Collected data:
◇ ◇ ◇
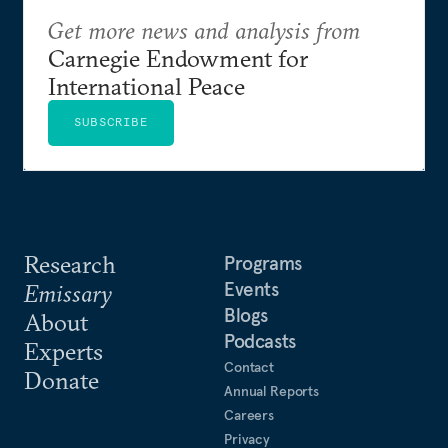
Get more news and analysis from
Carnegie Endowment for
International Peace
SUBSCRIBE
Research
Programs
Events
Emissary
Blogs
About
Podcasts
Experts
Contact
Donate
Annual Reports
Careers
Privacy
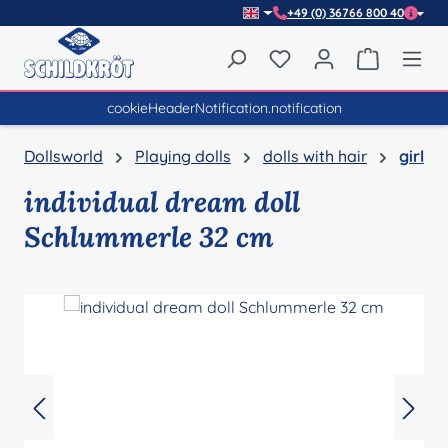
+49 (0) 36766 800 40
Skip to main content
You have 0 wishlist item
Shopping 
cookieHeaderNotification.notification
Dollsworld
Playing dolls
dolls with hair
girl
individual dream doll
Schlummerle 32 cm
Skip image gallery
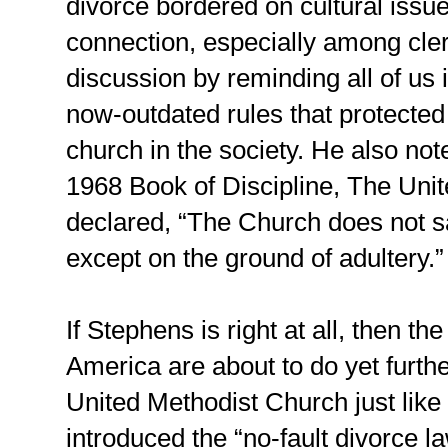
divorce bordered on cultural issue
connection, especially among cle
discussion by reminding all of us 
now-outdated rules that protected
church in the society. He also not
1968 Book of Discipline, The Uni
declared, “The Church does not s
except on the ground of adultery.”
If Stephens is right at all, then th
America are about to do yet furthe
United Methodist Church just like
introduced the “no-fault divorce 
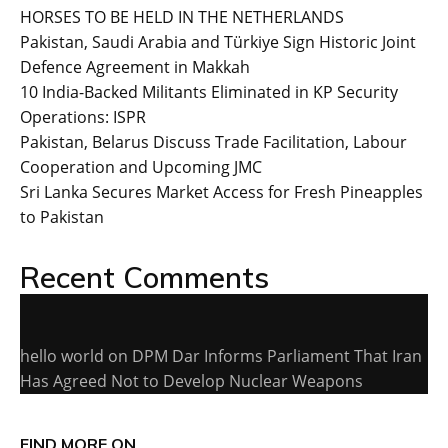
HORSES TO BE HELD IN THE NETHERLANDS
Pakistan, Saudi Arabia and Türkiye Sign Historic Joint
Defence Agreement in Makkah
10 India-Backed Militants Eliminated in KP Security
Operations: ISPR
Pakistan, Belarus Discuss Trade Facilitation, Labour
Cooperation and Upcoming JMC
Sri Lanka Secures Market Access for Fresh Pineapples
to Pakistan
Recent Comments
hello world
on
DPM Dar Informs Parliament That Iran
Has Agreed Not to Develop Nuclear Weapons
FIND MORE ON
◇ ◇ ◇
What needs to be done.
Filter the entries by the string "divorce" and copy each matching line.

Answer section.
divorce bordered on cultural issue
introduced the “no-fault divorce 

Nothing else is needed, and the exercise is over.